### Source document

Media representatives for Bell, Boeing and Rolls-Royce did not immediately return a request for comment.

“For years, Bell-Boeing and others have asserted that this aircraft and all of its systems are safe, yet the facts keep telling a different story,” Timothy Loranger, one of the attorneys representing the families, said in an emailed statement.

Thursday’s lawsuit points to issues with the Osprey’s interconnect drive system, or ICDS, which transfers power from one engine to both of the two rotors of the aircraft in case one of the rotor engines fails. It also raises the issue of hard clutch engagements, or HCEs, a clutch failure due to a slippage.

“The Osprey’s ICDS also lacks redundancy, contributes to catastrophic systems failure, and grossly fails to meet specifications, because it allows a HCE on one side to initiate a HCE on the other side, which results in the assured loss of the aircraft and occupants with no corrective action available to the brave military pilots and crew, who are along for the ride to their deaths,” the lawsuit states.

The suit claims that the aircraft’s complex system of clutches and linkages is “flawed, unsafe, and does not meet the government’s specifications for safety and/or reliability,” and it cites the Osprey’s engine-controlling computer as part of the issue as well.

### Task list
1. Copy the Osprey lawsuit article word for word from "Media representatives for" to "to a slippage.".
2. Write the next part of the news story about the Osprey lawsuit, picking up after its final sentence.

### Supplied information
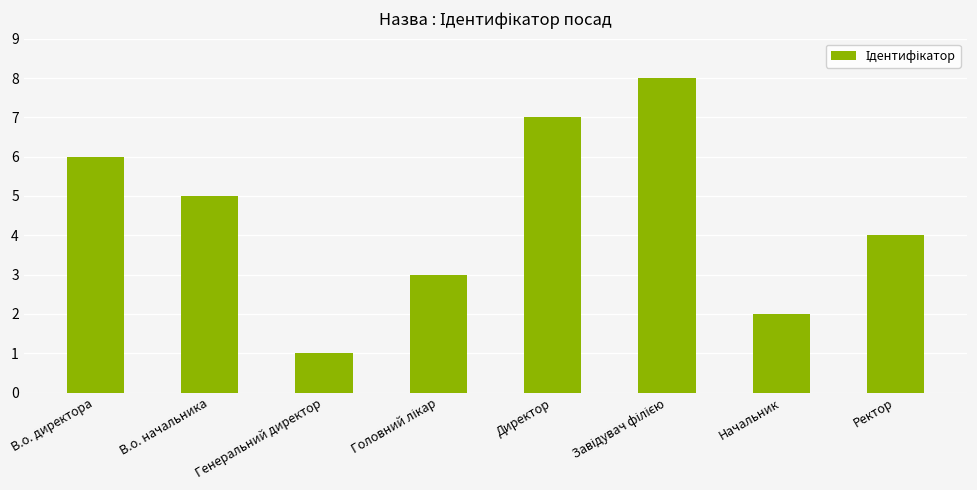

Where does the data first go above 5?

В.о. директора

### Responses by item number
1.
Media representatives for Bell, Boeing and Rolls-Royce did not immediately return a request for comment.

“For years, Bell-Boeing and others have asserted that this aircraft and all of its systems are safe, yet the facts keep telling a different story,” Timothy Loranger, one of the attorneys representing the families, said in an emailed statement.

Thursday’s lawsuit points to issues with the Osprey’s interconnect drive system, or ICDS, which transfers power from one engine to both of the two rotors of the aircraft in case one of the rotor engines fails. It also raises the issue of hard clutch engagements, or HCEs, a clutch failure due to a slippage.

2.
The computer, called Full Authority Digital Engine Controls, or FADEC, has the ability to shut down the engines of an aircraft without input from the pilots. The complaint says that, in the case of Swift 11, it turned off the aircraft’s right engine as the pilots were struggling to figure out what was happening and keep the Osprey in the sky.

The complaint argues that Bell, Boeing and Rolls-Royce failed to properly and adequately design, integrate and manufacture the “aircraft, engines, FADECs, transmission, clutch, ICDS, and other systems and their component parts” to work together and operate as intended.
 

The suit charges the defendants with nine counts that range from design and manufacturing defects to negligence, fraudulent representation and breach of contract.

The federal civil lawsuit was filed Thursday in the Southern District of California by attorneys at the Wisner Baum law firm on behalf of the families of Sax; Cpl. Nathan Carlson; Cpl. Seth Rasmuson; and Lance Cpl. Evan Strickland. Capt. Nicholas Losapio was also killed in the 2022 crash, but a family member for Losapio was not named in the lawsuit.

The Marine Corps first disclosed the existence of the HCE issue in August 2022, but the problem was framed by the service as manageable, infrequent and occurring usually right around takeoff.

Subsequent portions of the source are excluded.